Seminar: November 3, 2008
Nathan Srebro, TTI-C
On the Informational Cost of Tractability
As with many other machine learning problems, most formulations of clustering correspond to non-convex, NP-hard, optimization problems. Yet, when the data really is clustered, and enough data is available, local search and other heuristics tend to be able to recover the clustering. At an extreme regime, we can even prove the clustering is tractably recoverable. On the other extreme, if the data is not well clustered, or not enough data is available, the "optimal" clustering, although hard to find, is meaningless. This leads to the common wisdom that "clustering isn't hard: its either easy, or not interesting".
Is it in-fact the case that when a meaningful clustering is statistically recoverable, it is also easy to find computationally? If so, we certainly do not have a rigorous understanding of why this is the case. Or, is there a regime in which the clustering is statistically recoverable, but not tractably recoverable? E.g., might we need more samples in order to ensure that our recovery methods work, beyond what is statistically necessary if we had infinite computational power?
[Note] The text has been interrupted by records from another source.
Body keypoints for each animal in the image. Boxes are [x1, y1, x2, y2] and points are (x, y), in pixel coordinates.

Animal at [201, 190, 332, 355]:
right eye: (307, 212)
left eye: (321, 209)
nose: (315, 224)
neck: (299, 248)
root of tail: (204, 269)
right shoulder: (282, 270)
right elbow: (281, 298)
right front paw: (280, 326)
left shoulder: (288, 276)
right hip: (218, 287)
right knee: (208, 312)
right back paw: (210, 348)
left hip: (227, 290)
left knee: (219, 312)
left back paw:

Can we quantify this increase in the required sample size due to our computational limitations?
In this talk I will discuss the above issues, mostly in the context of clustering data from a mixture of Gaussians, but also in some other machine learning problems. I will also mention other ways in which increasing the size of the data reduces, rather than increases, the amount of required computation, contrary to the standard approach of studying the complexity of computation as increasing with the size of the data.